Exactly what, if anything, I would recommend changing depends on whether 
I understood what is expected. I guess I might just recommend that you 
clarify further. (Perhaps I'm just being dense. If so please just tell 
me so.)

Section 2.2:

    The Application Server SHOULD insert its own URI in the Record-Route
    header so that it remains in the signaling path for subsequent
    signaling related to the session.  This is of particular importance
    for call transfers so that upstream Application Servers or proxy
    servers see signaling originating from the Application Server and not
    the VoiceXML Media Server itself.

I don't understand the purpose of the above. The SHOULD strength of this 
requirement suggests to me an assumption of a particular operating 
environment. In the general case, why should this be more than MAY strength?

Section 2.3:

IMO the use of a media-less session is an entirely valid sip usage. The 
only concern I might potentially have is if it were to catch some UA 
unaware, because some UAs just aren't prepared to handle this case. But 
the recommended usage here always puts the choice of doing this in the 
hands of *other* UA, not the media server. So I see no problem.
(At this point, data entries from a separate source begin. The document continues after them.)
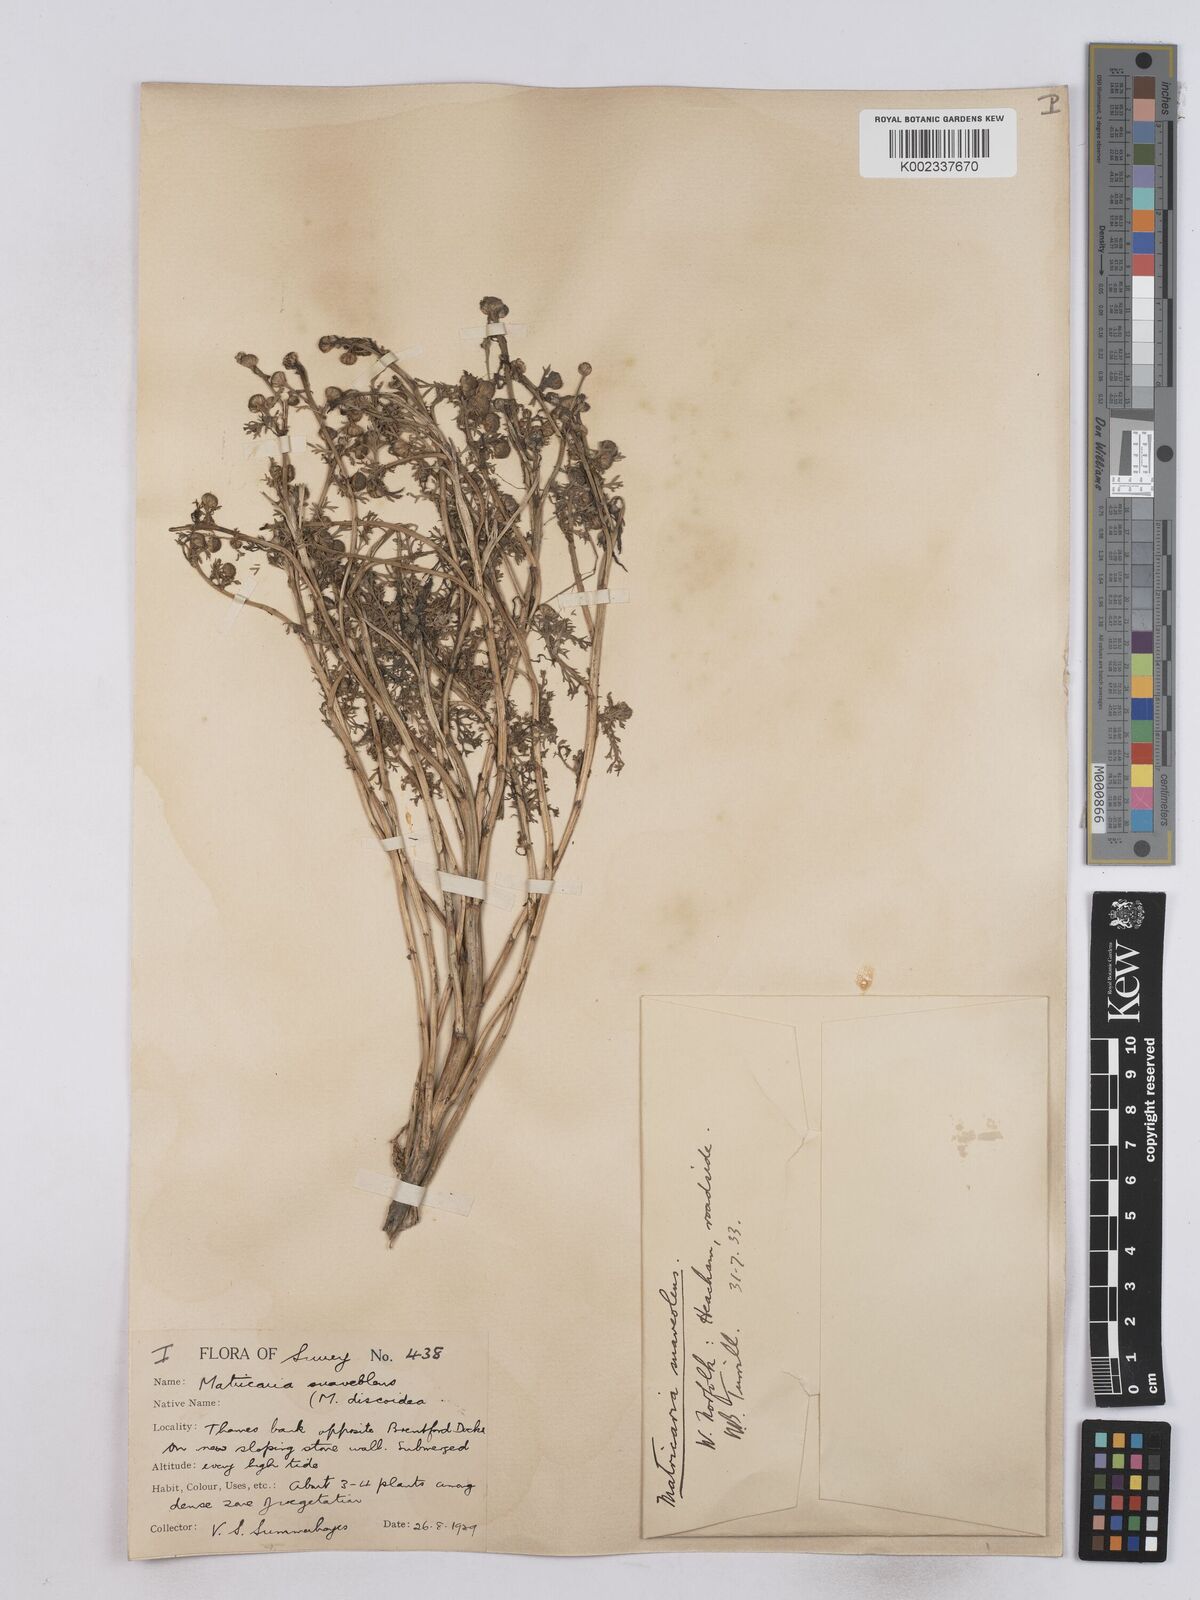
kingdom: Plantae
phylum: Tracheophyta
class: Magnoliopsida
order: Asterales
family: Asteraceae
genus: Matricaria
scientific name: Matricaria discoidea
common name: Disc mayweed
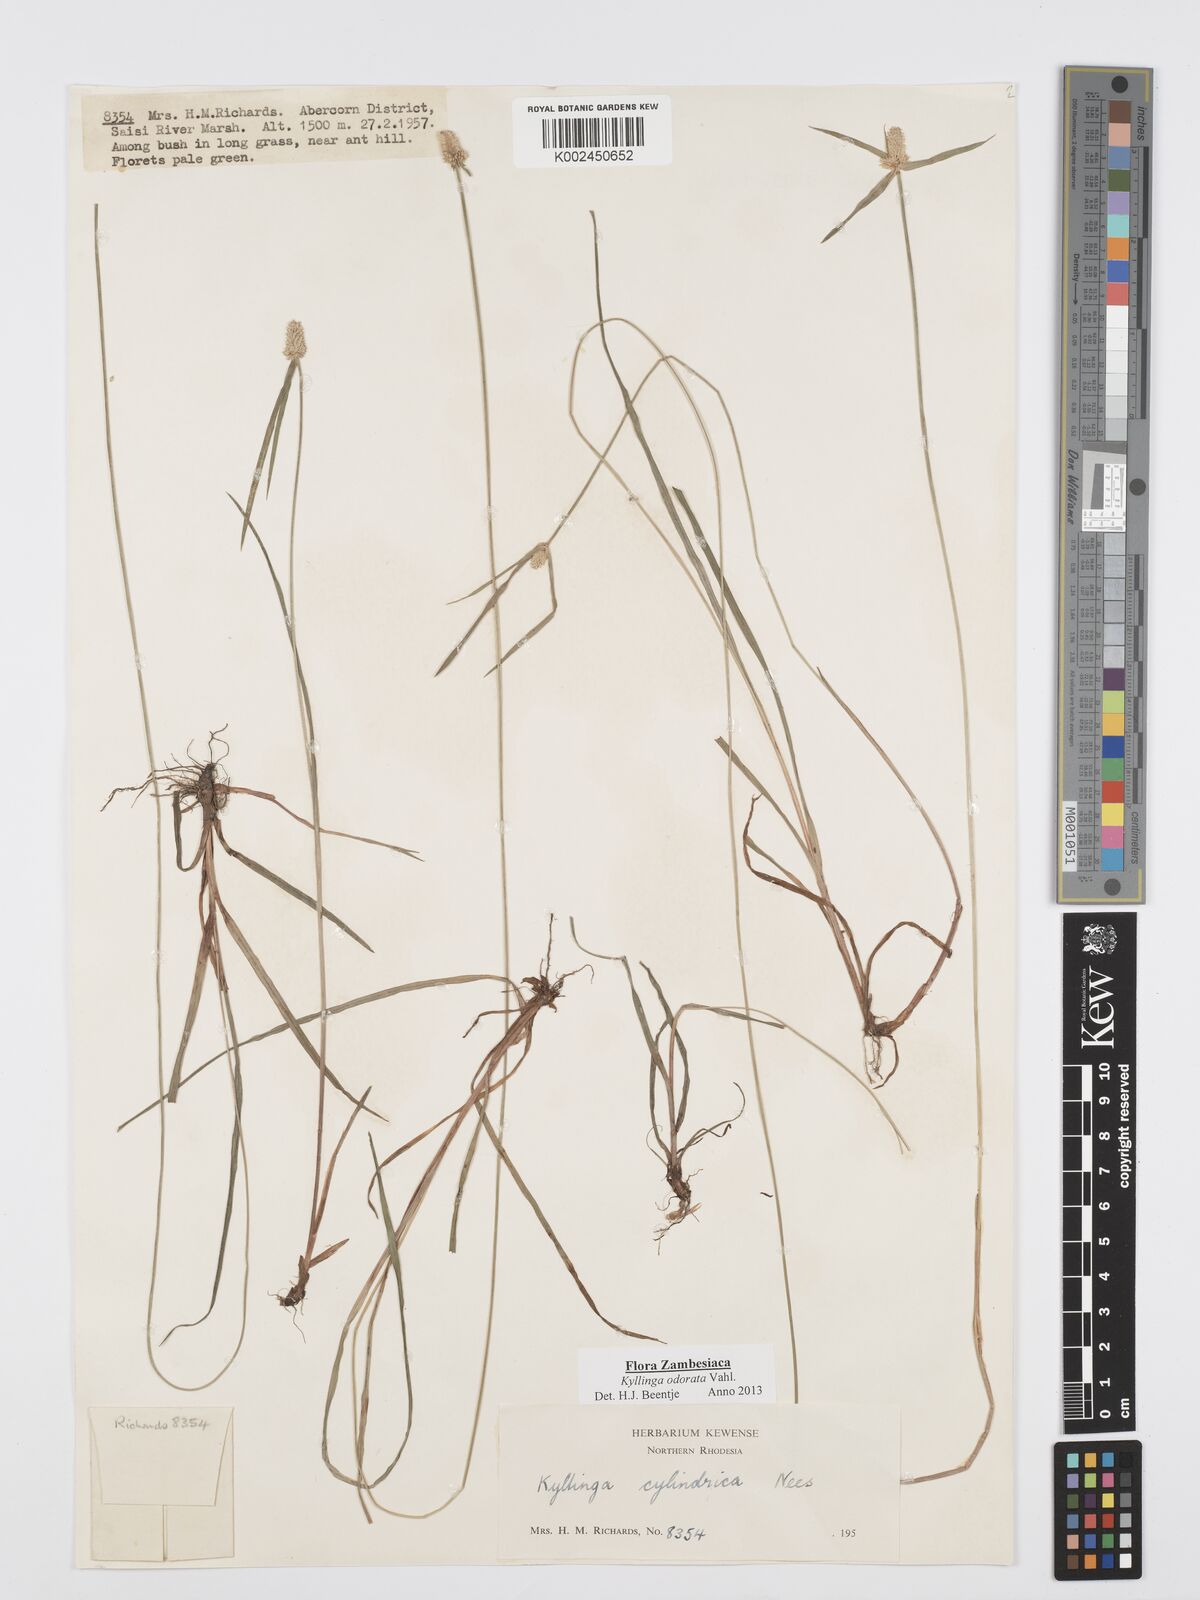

I do find it disconcerting that the initial invite and subsequent 
reinvites are handled in different ways. For the initial one you stall 
the VXML awaiting a media stream, but on subsequent ones you assume the 
absence of a stream is equivalent to having a stream that doesn't send 
anything. Why isn't the behavior consistent in these cases? If you need 
to support both behaviors, then it might be better to explicit and 
unique signaling for each. For instance, you might define that a media 
stream with a=inactive or a=sendonly (from the client's perspective - 
client putting media server "on hold") could be treated as the absence 
of input but the absence of the stream means you should wait for a 
stream to be negotiated.

Section 2.4:

I don't feel qualified to comment on the validity of the mappings of 
History-Info. It might be good to get somebody else who knows it well to 
comment on that.

       In addition, the array's toString() function returns the full SIP
       Request-URI.  For example, assuming a Request-URI of sip:dialog@
       example.com;voicexml=http://example.com;obj={"x":1,"y":true} then

I don't believe the above URI is valid. The ',' '{' and '}' aren't 
syntactically correct in a URI pvalue. You would need to escape them.

Section 2.6.2:

IIUC, message (1) contains no offer, (5) contains an offer with media, 
and (6) accepts the call but rejects the media. If so, then (9) will 
most likely be invalid. To make it valid, the o-line from (8) needs to 
be replaced with one consistent to that used in (6), with the version 
number incremented. And if (5) has more m-lines than (8), then (9) needs 
to be padded with extra (rejected) m-lines.

Section 5.2:

    On receipt of the REFER request, the VoiceXML Media Server MUST issue
    a provisional response, 100 Trying.  The 202 Accepted response
    indicates that the VoiceXML document has been fetched and parsed
    correctly.  The VoiceXML Media Server proceeds to place the outbound
    INVITE and will execute the application after the ACK is sent.

The rules of RFC 4320 need to be followed here. REFER is a non-invite 
transaction and so the timing of the 100 must be as specified in 4320.

In the call flow, the sending of the initial NOTIFY before the 202 for 
the REFER, and especially before determining if REFER is going to 
succeed or fail, is at best unusual and almost certainly incorrect. 
Sending the NOTIFY and then sending a failure response would certainly 
be incorrect.

I think you have two choices:

- wait until the get is complete before sending the NOTIFY, and probably 
send it after the 202.

- send a 202 for the REFER before doing the GET. Inform of a GET failure 
via a NOTIFY.

Section 6.3:

In the call flow I think you probably need another NOTIFY between 
messages (6) and (7). Its potentially too long until (13).